What to do
Nothing but the text belongs in the answer: the listing below, copied exactly, without pictures.

#### Dataset excerpts

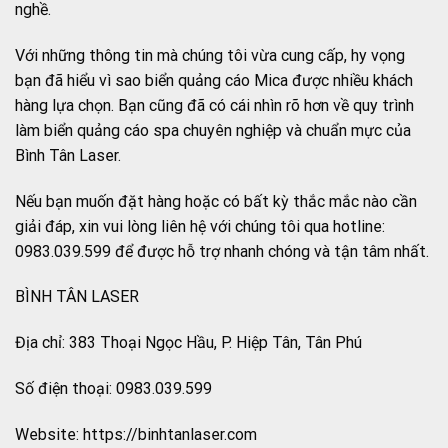
nghề.
Với những thông tin mà chúng tôi vừa cung cấp, hy vọng
bạn đã hiểu vì sao biển quảng cáo Mica được nhiều khách
hàng lựa chọn. Bạn cũng đã có cái nhìn rõ hơn về quy trình
làm biển quảng cáo spa chuyên nghiệp và chuẩn mực của
Bình Tân Laser.
Nếu bạn muốn đặt hàng hoặc có bất kỳ thắc mắc nào cần
giải đáp, xin vui lòng liên hệ với chúng tôi qua hotline:
0983.039.599 để được hỗ trợ nhanh chóng và tận tâm nhất.
BÌNH TÂN LASER
Địa chỉ: 383 Thoại Ngọc Hầu, P. Hiệp Tân, Tân Phú
Số điện thoại: 0983.039.599
Website: https://binhtanlaser.com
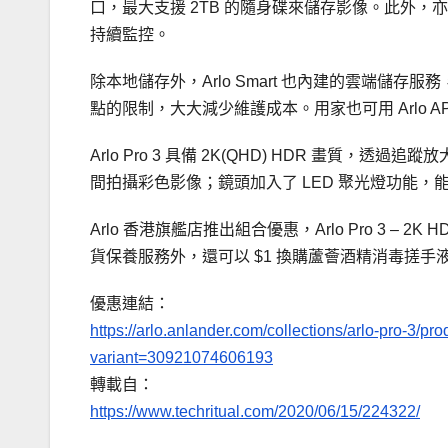
口，最大支援 2TB 的隨身碟來儲存影像。此外，亦可
持續監控。
除本地儲存外，Arlo Smart 也內建的雲端儲
點的限制，大大減少維護成本。用家也可用 Arlo APP 
Arlo Pro 3 具備 2K(QHD) HDR 畫質
間拍攝彩色影像；鏡頭加入了 LED 聚光燈功能
Arlo 香港旗艦店推出組合優惠，Arlo Pro 3 –
貨保養服務外，還可以 $1 換購蘆薈酒精消毒搓
優惠連結：
https://arlo.anlander.com/collections/arlo-pro-3/p
variant=30921074606193
轉載自：
https://www.techritual.com/2020/06/15/224322/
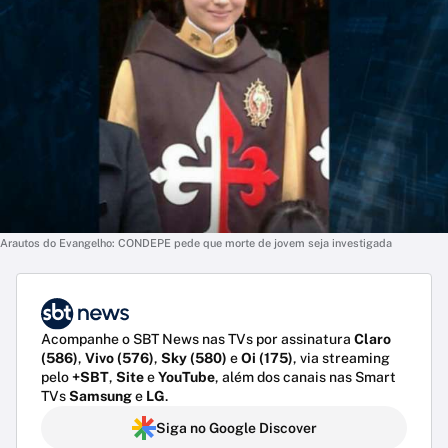
Arautos do Evangelho: CONDEPE pede que morte de jovem seja investigada
Acompanhe o SBT News nas TVs por assinatura
Claro
(586)
,
Vivo (576)
,
Sky (580)
e
Oi (175)
, via streaming
pelo
+SBT
,
Site
e
YouTube
, além dos canais nas Smart
TVs
Samsung
e
LG
.
Siga no Google Discover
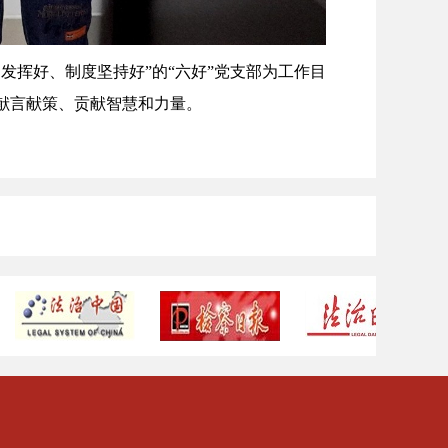
挥好、制度坚持好”的“六好”党支部为工作目
献言献策、贡献智慧和力量。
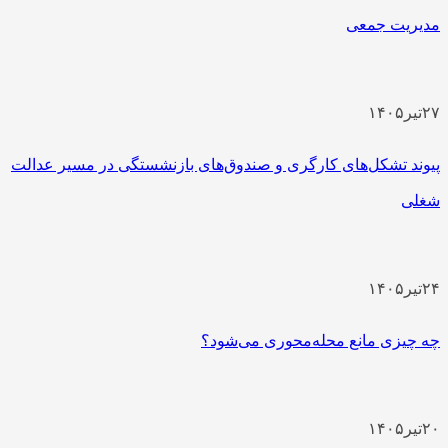
مدیریت جمعی
۲۷
تیر
۱۴۰۵
پیوند تشکل‌های کارگری و صندوق‌های بازنشستگی در مسیر عدالت
شغلی
۲۴
تیر
۱۴۰۵
چه چیزی مانع محله‌محوری می‌شود؟
۲۰
تیر
۱۴۰۵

########

Answer to this task
nghề.
Với những thông tin mà chúng tôi vừa cung cấp, hy vọng
bạn đã hiểu vì sao biển quảng cáo Mica được nhiều khách
hàng lựa chọn. Bạn cũng đã có cái nhìn rõ hơn về quy trình
làm biển quảng cáo spa chuyên nghiệp và chuẩn mực của
Bình Tân Laser.
Nếu bạn muốn đặt hàng hoặc có bất kỳ thắc mắc nào cần
giải đáp, xin vui lòng liên hệ với chúng tôi qua hotline:
0983.039.599 để được hỗ trợ nhanh chóng và tận tâm nhất.
BÌNH TÂN LASER
Địa chỉ: 383 Thoại Ngọc Hầu, P. Hiệp Tân, Tân Phú
Số điện thoại: 0983.039.599
Website: https://binhtanlaser.com
口，最大支援 2TB 的隨身碟來儲存影像。此外，亦可
持續監控。
除本地儲存外，Arlo Smart 也內建的雲端儲
點的限制，大大減少維護成本。用家也可用 Arlo APP 
Arlo Pro 3 具備 2K(QHD) HDR 畫質
間拍攝彩色影像；鏡頭加入了 LED 聚光燈功能
Arlo 香港旗艦店推出組合優惠，Arlo Pro 3 –
貨保養服務外，還可以 $1 換購蘆薈酒精消毒搓
優惠連結：
https://arlo.anlander.com/collections/arlo-pro-3/p
variant=30921074606193
轉載自：
https://www.techritual.com/2020/06/15/224322/
Arautos do Evangelho: CONDEPE pede que morte de jovem seja investigada
Acompanhe o SBT News nas TVs por assinatura
Claro
(586)
,
Vivo (576)
,
Sky (580)
e
Oi (175)
, via streaming
pelo
+SBT
,
Site
e
YouTube
, além dos canais nas Smart
TVs
Samsung
e
LG
.
Siga no Google Discover
挥好、制度坚持好”的“六好”党支部为工作目
献言献策、贡献智慧和力量。
مدیریت جمعی
۲۷
تیر
۱۴۰۵
پیوند تشکل‌های کارگری و صندوق‌های بازنشستگی در مسیر عدالت
شغلی
۲۴
تیر
۱۴۰۵
چه چیزی مانع محله‌محوری می‌شود؟
۲۰
تیر
۱۴۰۵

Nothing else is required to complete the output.